Nuevamente sola, la muchacha sin saber qué hacer ni cómo salir de apuros asomóse en su desazón a la ventana y vio que se acercaban tres mujeres: la primera tenía uno de los pies muy ancho y plano; la segunda, un labio inferior enorme, que le caía sobre la barbilla; y la tercera, un dedo pulgar abultadísimo. Las tres se detuvieron ante la ventana y, levantando la mirada, preguntaron a la niña qué le ocurría. Contóles ella su cuita, y las mujeres le brindaron su ayuda:

—Si te avienes a invitarnos a la boda, sin avergonzarte de nosotras, nos llamas primas y nos sientas a tu mesa, hilaremos para ti todo este lino en un santiamén.

—Con toda el alma os lo prometo —respondió la muchacha—. Entrad y podéis empezar ahora mismo.

Hizo entrar, pues, a las tres extrañas mujeres, y en la primera habitación desalojó un espacio donde pudieran instalarse. Inmediatamente pusieron manos a la obra. La primera tiraba de la hebra y hacía girar la rueda con el pie; la segunda, humedecía el hilo; la tercera lo retorcía, aplicándolo contra la mesa con el dedo, y a cada golpe de pulgar caía al suelo un montón de hilo de lo más fino.

Cada vez que venía la Reina, la muchacha escondía a las hilanderas y le mostraba el lino hilado; la Reina se admiraba, deshaciéndose en alabanzas de la moza. Cuando estuvo terminado el lino de la primera habitación, pasaron a la segunda, y después a la tercera, y no tardó en quedar lista toda la labor.

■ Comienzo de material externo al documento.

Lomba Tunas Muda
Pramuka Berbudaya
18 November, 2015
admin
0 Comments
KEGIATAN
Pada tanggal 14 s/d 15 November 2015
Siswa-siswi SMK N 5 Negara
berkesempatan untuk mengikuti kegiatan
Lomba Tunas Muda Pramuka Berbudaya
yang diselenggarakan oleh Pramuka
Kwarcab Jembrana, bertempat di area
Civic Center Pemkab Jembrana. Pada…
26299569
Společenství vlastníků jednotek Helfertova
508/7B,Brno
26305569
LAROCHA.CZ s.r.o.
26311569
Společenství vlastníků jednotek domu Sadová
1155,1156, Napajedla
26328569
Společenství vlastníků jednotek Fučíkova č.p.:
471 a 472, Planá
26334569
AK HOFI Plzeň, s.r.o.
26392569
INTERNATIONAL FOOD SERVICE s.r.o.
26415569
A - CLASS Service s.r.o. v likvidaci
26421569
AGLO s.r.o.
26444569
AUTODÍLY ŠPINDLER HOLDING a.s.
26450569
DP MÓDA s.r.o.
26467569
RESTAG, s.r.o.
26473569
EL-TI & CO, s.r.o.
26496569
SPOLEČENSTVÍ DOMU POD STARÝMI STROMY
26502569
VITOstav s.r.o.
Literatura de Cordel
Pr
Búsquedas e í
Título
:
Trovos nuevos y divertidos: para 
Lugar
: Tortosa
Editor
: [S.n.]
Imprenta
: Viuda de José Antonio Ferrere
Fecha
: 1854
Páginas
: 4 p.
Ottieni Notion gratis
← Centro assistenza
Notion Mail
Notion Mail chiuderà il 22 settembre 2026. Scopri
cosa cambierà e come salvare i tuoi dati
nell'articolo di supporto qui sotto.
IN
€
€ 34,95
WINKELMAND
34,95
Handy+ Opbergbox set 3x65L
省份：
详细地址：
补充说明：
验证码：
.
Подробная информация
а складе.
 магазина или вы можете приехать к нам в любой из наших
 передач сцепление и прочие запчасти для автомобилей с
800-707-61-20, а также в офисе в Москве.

Despidiéronse entonces las tres mujeres, diciendo a la muchacha:

—No olvides tu promesa; es por tu bien.

Cuando la doncella mostró a la Reina los cuartos vacíos y la grandísima cantidad de lino hilado, se fijó en seguida el día para la boda. El novio estaba encantado de tener una esposa tan hábil y laboriosa, y no cesaba de ponderarla.

—Tengo tres primas —dijo la muchacha—, a quienes debo grandes favores, y no quiero olvidarme de ellas en la hora de mi dicha. Permitidme, pues, que las invite a la boda y las siente a nuestra mesa.

A lo cual respondieron la Reina y su hijo:

—¿Y por qué no habríamos de invitarlas?

Así, el día de la fiesta se presentaron las tres mujeres, magníficamente ataviadas, y la novia salió a recibirlas diciéndoles:

—¡Bienvenidas, queridas primas!

—¡Uf! —exclamó el novio—. ¡Cuidado que son feas tus parientas!

Y, dirigiéndose a la del enorme pie plano, le preguntó:

—¿Cómo tenéis este pie tan grande?

—De hacer girar el torno —dijo ella—, de hacer girar el torno.

Pasó entonces el príncipe a la segunda:

—¿Y por qué os cuelga tanto este labio?

—De tanto lamer la hebra —contestó la mujer—, de tanto lamer la hebra.

Y a la tercera:

—¿Y cómo tenéis este pulgar tan achatado?

—De tanto torcer el hilo —replicó ella—, de tanto torcer el hilo.

Asustado, exclamó el hijo de la Reina:

—Jamás mi linda esposa tocará una rueca.

Y con esto se terminó la pesadilla del hilado.